We drove up to Portland, Maine, for a musical engagement and it affirmed yet again how wrong and hostile American road food is. We traveled with our friend Latas, who is from Morelia, Mexico, and we know from our own travels through Mexico that even road food in Mexico is simply spectacular, regionally unique and impressively fresh. It was depressing to watch Latas dig into McDonalds on the turnpike. He perked up when we talked about the delicious quesadillas we all loved in Morelia. I can hardly describe them for the pangs of hunger on the other side of that fantasy. Luckily, at the Brooklyn flea market we found these papusas which were the culinary highlight of my trip to New York. We quickly rang Latas to let him know and he happily said he knew; he ate there for breakfast.

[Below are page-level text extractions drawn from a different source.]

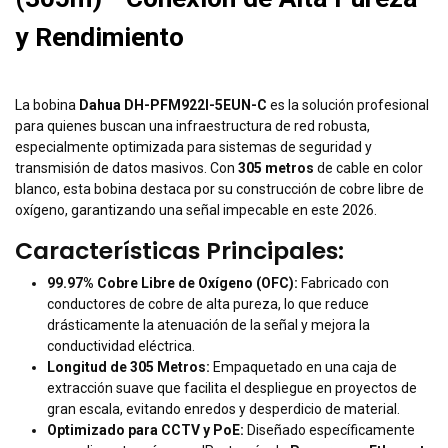
y Rendimiento
La bobina
Dahua DH-PFM922I-5EUN-C
es la solución profesional
para quienes buscan una infraestructura de red robusta,
especialmente optimizada para sistemas de seguridad y
transmisión de datos masivos. Con
305 metros
de cable en color
blanco, esta bobina destaca por su construcción de cobre libre de
oxígeno, garantizando una señal impecable en este 2026.
Características Principales:
99.97% Cobre Libre de Oxígeno (OFC):
Fabricado con
conductores de cobre de alta pureza, lo que reduce
drásticamente la atenuación de la señal y mejora la
conductividad eléctrica.
Longitud de 305 Metros:
Empaquetado en una caja de
extracción suave que facilita el despliegue en proyectos de
gran escala, evitando enredos y desperdicio de material.
Optimizado para CCTV y PoE:
Diseñado específicamente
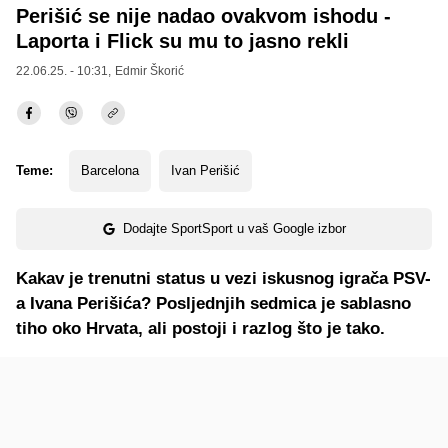
Perišić se nije nadao ovakvom ishodu -
Laporta i Flick su mu to jasno rekli
22.06.25. - 10:31,
Edmir Škorić
Teme:
Barcelona
Ivan Perišić
Dodajte SportSport u vaš Google izbor
Kakav je trenutni status u vezi iskusnog igrača PSV-
a Ivana Perišića? Posljednjih sedmica je sablasno
tiho oko Hrvata, ali postoji i razlog što je tako.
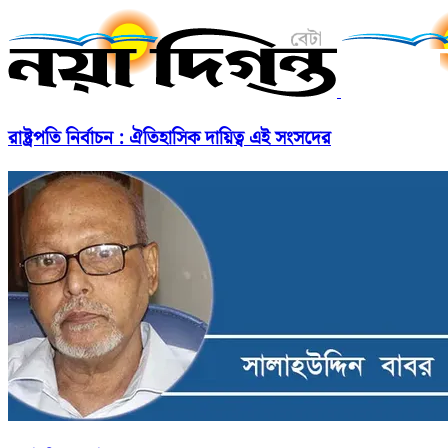
রাষ্ট্রপতি নির্বাচন : ঐতিহাসিক দায়িত্ব এই সংসদের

Energy is a big part of traveling. It is just my theory, but I think it takes much more energy to be on the road than to simply be at home. I can prove it with my hunger! Even traveling on the airplane makes me starving. I am up in the air, straddling this insane chi-expelling machine, zipping over the world----my body wants to compensate for that action with something good and delicious. But the airport makes me feel like I am in a sanctuary after the apocalypse; the food is suspect and neutered, loathingly prepared and in essence, a total insult to the creator.

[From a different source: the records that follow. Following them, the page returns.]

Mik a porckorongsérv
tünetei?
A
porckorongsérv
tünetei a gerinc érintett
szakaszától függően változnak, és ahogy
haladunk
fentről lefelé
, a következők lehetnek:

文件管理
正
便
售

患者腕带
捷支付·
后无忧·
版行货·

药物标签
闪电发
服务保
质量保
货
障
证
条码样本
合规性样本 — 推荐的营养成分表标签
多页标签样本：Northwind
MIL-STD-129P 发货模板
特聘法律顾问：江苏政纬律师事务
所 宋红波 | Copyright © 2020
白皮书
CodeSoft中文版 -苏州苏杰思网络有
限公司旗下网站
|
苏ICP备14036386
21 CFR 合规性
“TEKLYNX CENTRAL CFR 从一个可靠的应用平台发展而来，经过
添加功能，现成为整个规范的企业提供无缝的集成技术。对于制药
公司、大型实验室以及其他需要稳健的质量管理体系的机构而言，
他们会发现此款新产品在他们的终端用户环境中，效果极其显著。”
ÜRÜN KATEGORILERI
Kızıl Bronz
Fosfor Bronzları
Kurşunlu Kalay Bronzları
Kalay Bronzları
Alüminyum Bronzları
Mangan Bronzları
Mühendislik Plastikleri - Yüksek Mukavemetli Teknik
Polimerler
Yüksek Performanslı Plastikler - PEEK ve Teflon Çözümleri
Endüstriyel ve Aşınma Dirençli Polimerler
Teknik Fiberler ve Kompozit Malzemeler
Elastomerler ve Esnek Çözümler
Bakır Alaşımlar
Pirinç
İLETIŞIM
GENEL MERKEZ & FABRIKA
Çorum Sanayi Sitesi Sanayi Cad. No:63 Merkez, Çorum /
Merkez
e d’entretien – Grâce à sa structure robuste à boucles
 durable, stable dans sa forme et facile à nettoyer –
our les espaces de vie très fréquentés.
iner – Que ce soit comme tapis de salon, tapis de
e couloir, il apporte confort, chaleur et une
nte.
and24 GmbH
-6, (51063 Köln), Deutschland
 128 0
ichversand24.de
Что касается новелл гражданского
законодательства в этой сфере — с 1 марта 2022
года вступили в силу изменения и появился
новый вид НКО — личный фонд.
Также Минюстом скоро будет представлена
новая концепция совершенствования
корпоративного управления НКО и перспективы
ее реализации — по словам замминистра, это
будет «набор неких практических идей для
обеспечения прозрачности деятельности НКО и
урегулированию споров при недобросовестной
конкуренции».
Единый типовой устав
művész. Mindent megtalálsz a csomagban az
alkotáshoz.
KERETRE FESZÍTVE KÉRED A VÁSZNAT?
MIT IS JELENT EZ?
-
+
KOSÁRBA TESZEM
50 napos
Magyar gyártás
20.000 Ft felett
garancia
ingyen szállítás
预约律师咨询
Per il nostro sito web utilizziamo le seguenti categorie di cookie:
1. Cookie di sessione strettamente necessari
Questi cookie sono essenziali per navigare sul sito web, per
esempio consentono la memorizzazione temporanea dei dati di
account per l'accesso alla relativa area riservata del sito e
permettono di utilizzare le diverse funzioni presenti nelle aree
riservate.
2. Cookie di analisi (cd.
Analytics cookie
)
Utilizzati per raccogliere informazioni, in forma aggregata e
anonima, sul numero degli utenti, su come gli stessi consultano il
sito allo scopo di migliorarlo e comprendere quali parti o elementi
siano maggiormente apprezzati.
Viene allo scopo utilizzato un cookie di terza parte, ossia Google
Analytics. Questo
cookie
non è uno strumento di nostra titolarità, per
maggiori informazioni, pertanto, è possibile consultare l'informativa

Come to think of it, I can't think of any stronger evidence of death-worship in America than the loathsome, hateful and ugly way food is prepared and presented in mass-scale public facilities.
But at home, here we remember that food propels our intentions, and cooking is an art, and plants are the splendid silent partners in the creation of our actions and bodily substance, and I make even a simple dinner and feel relieved that no drought or crisis prevents this necessary worship. Traveling is somewhat scary as oil prices spike, and I am thinking a lot of oil and how it is in some way, another plant by-product, and burning it fills our world with the vapors of ancient life. It's hard to wrap my head around that thought without getting very off the subject, but I will say it gives me solace to know that oil does not sit between me and my food in too substantial of a way.
Anyway, dinner tonight was summer squash slow cooked and dressed with lemon and parsley, and baked tofu, baked rice pilaf and a pressed salad with ume and tahini dressing. We have cherries, watermelon, nectarines and blueberries in the house. Lemon verbena, mint, thyme and valerian grow on the rooftop.
1 comment:
You are wonderful. In a wiry defense of my adopted wasteland, the Union Square market is pretty outstanding. The aspect of price, and the schlep are still in play, but they have fiddle-head ferns now, and many delicate greens.